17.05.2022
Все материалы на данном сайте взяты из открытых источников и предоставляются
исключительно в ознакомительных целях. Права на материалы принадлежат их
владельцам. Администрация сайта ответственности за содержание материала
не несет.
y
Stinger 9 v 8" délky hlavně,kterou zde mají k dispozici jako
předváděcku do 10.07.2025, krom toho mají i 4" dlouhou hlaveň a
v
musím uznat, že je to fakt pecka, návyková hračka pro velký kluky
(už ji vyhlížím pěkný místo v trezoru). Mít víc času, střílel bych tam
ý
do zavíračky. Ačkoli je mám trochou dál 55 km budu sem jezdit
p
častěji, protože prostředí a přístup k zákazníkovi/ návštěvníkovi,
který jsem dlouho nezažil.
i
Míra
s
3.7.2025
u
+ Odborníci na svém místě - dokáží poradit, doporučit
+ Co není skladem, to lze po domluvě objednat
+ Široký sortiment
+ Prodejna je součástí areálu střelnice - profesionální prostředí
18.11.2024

○ ○ ○ ○

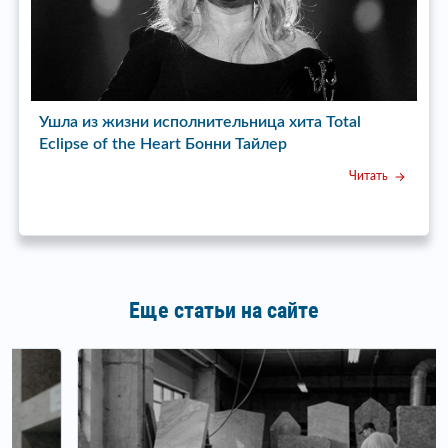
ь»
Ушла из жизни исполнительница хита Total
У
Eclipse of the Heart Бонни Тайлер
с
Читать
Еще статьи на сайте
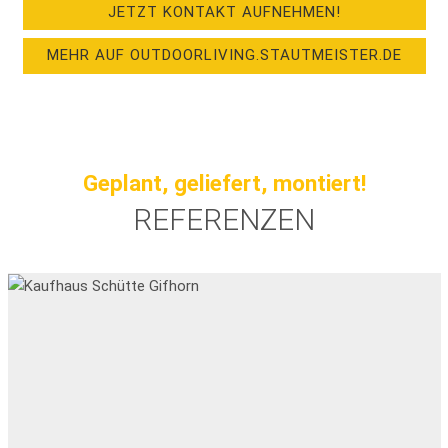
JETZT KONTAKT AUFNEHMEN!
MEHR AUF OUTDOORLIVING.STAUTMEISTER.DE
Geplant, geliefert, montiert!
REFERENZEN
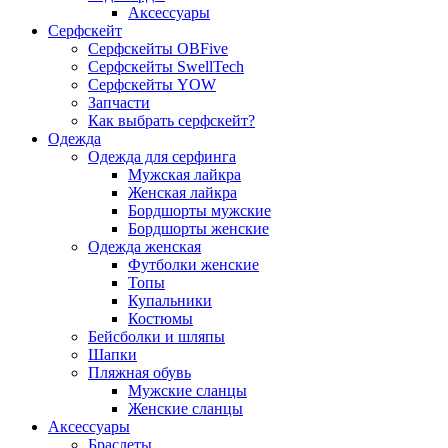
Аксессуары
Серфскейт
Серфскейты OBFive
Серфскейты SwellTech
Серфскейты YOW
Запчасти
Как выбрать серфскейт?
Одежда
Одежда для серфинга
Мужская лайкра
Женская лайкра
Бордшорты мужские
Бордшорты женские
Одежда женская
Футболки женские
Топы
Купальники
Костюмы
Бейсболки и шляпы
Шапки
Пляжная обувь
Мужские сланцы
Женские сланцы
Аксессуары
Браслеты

○ ○ ○ ○

Scan the material above for the string "Одежда". Copy each line that holds it.

### RESULT FOR THIS EXERCISE:
Одежда
Одежда для серфинга
Одежда женская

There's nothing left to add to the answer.